The Associated Press reported that FIFA had reaffirmed its commitment to the schedule announced in December 2025, while The Guardian said FIFA would not agree to move Iran’s games from the US to Mexico. Those reports suggest that, while discussions may be taking place, football’s governing body is wary of reopening a tournament plan that took years to construct. FIFA also has to consider the precedent that would be set if a qualified team could successfully pressure it into relocating matches because of a geopolitical crisis involving a host nation.
Still, the issue is not merely logistical. Iran’s national team has long carried political sensitivity far beyond football. The country has appeared at six World Cups, and its presence at major tournaments has often been accompanied by scrutiny over government policy, internal dissent and international relations. In recent years, the team has played under intense pressure, including during the 2022 World Cup in Qatar, when players were watched closely for how they responded to unrest at home. The current dispute is different in form but similar in scale, because once again Iran’s footballers are caught in the overlap between global sport and state conflict.
The US angle has made the story even more politically charged. Reuters reported that Donald Trump had made comments indicating that Iran’s attendance might not be safe, adding to the sense in Tehran that its team could not be properly protected on American soil. That fed directly into Mehdi Taj’s case for moving the fixtures. In a tournament built partly around the idea of North American unity and openness, the prospect of one of the qualified teams saying it cannot safely play in one of the host countries is a serious embarrassment for organisers, even if no formal change is ultimately made.

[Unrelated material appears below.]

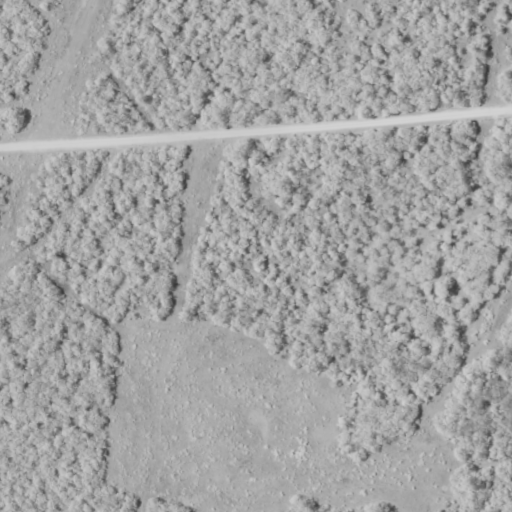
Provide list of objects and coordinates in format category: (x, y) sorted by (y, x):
road: (87, 78)
road: (256, 149)
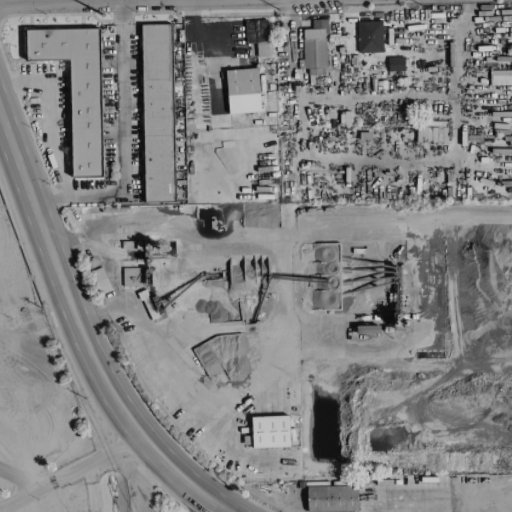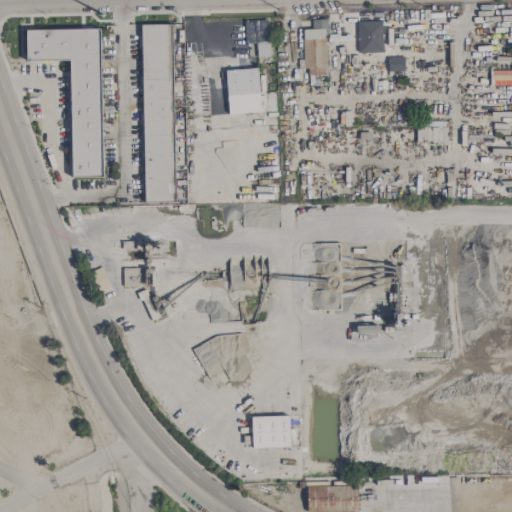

For Iran, the football implications are enormous. Qualification for the World Cup is one of the country’s few consistent sporting achievements on the global stage, and missing the finals would be a major national setback. If Iran withdrew, FIFA would face the problem of naming a replacement at short notice. Reuters said no formal notification of withdrawal had been received, but that possibility is already being discussed because of the worsening political climate. The idea of relocating matches to Mexico appears, at least for now, to be Tehran’s attempt to preserve participation without asking players and staff to travel into the US.
Mexico’s possible role is also noteworthy because the country is not a neutral bystander. It is one of the three co-hosts and already has its own tournament responsibilities, stadium allocations and operational commitments. Any decision to add Iran fixtures would have to fit within that wider framework. Sheinbaum’s remarks showed political willingness, but they did not solve the competitive and commercial questions that FIFA would have to answer before any switch could happen.
At present, the official position remains unchanged: Iran is still in the World Cup, its matches are still assigned to US venues, and FIFA has not sanctioned a move. But the episode has revealed just how fragile international tournament planning can become when war, diplomacy and sport collide. A World Cup that was meant to showcase the scale and reach of North American hosting now faces the prospect of one of its qualified teams effectively asking to bypass part of the host map altogether. Whether FIFA resists that pressure, or whether the political reality becomes too difficult to ignore, may be one of the most consequential decisions of the build-up to the 2026 tournament.